Sorry, not my score. I just thought it was such a low price for a legendary bike. I am amazed at what s/h frames fetch on ebay.

Still waiting on a 2006 Centaur bb from Totalcycling for the SA MXL. After three weeks of waiting for that an other items they email after I'd paid them saying still waiting for stock to arrive. Very bad service in my book.


----------



## cannibal (Dec 3, 2004)

Marz said:


> Sorry, not my score. I just thought it was such a low price for a legendary bike. I am amazed at what s/h frames fetch on ebay.
> 
> Still waiting on a 2006 Centaur bb from Totalcycling for the SA MXL. After three weeks of waiting for that an other items they email after I'd paid them saying still waiting for stock to arrive. Very bad service in my book.


Marz,
When I waited tables in a restaurant for a living, I told customers, " how can you complain about the service when there isn't any." It was an ice breaker, and for the moment, worked well to get the job done.

Regarding to waiting for specific stock to arrive, I can feel your pain without mentioning further details

I'm looking forward to reading your comments positive or negative regarding the Legendary MXL,. Personally, I feel it lives up to its name and beyond.
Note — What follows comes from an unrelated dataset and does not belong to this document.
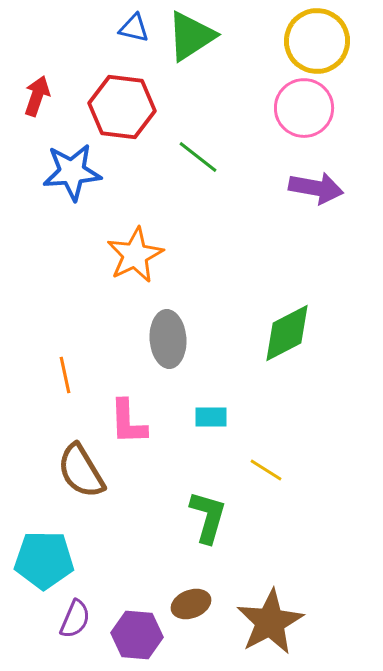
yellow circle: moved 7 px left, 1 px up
I hope you experience the same thoughts and feelings, excluding the weight of the frame and fork.


----------



## r_mutt (Aug 8, 2007)

i was considering bidding on that, but two things threw me off: when i asked for measurements, he gave me -to confirm SIZE: 53, Seat Tube (C-C) 54cm, Top Tube (C-C) 55cm. 
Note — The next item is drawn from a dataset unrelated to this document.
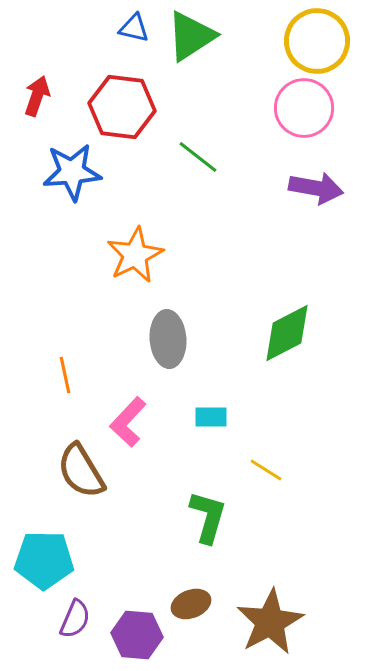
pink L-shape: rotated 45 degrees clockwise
since when does a 53 bike have a 54 ST and a 55 TT? 

i also think it was used more than i'd want a used frame to be. pictures always tell a much rosier story. it was 1 size too large any way. 
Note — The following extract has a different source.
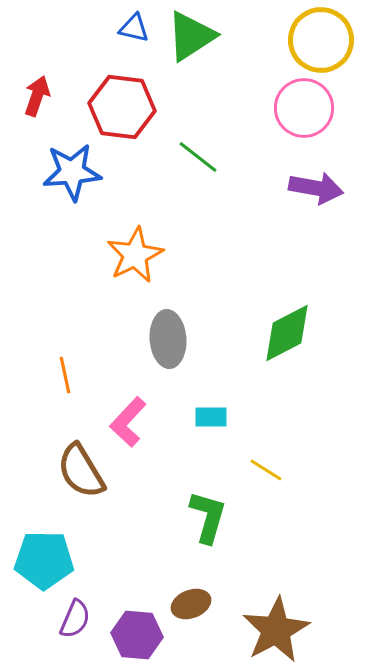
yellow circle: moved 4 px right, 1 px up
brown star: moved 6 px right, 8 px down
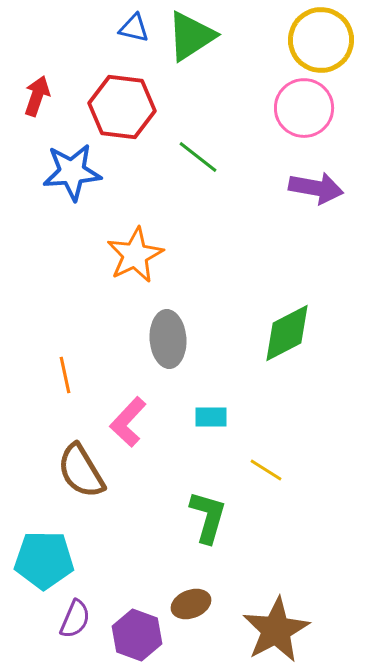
purple hexagon: rotated 15 degrees clockwise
do you think that was a good price?


----------



## Marz (May 14, 2006)

r_mutt, it would have been perfect for you if it was your size at that price. For $400? I'd say as a race bike, you wouldn't suffer financially if you crashed it.


----------



## r_mutt (Aug 8, 2007)

Marz said:


> r_mutt, it would have been perfect for you if it was your size at that price. For $400? I'd say as a race bike, you wouldn't suffer financially if you crashed it.



arrrg! i'm hoping that it was indeed a 55 TT length- about 1-2 cm too large for me- that way, i don't feel so badly about not bidding on it. yes, it's true, i was looking at the bike as a racebike. 

what a great price though, but it was just a hair too big, and i'm done with buying bikes that are not exactly my size- especially for a race bike. 



:thumbsup:


----------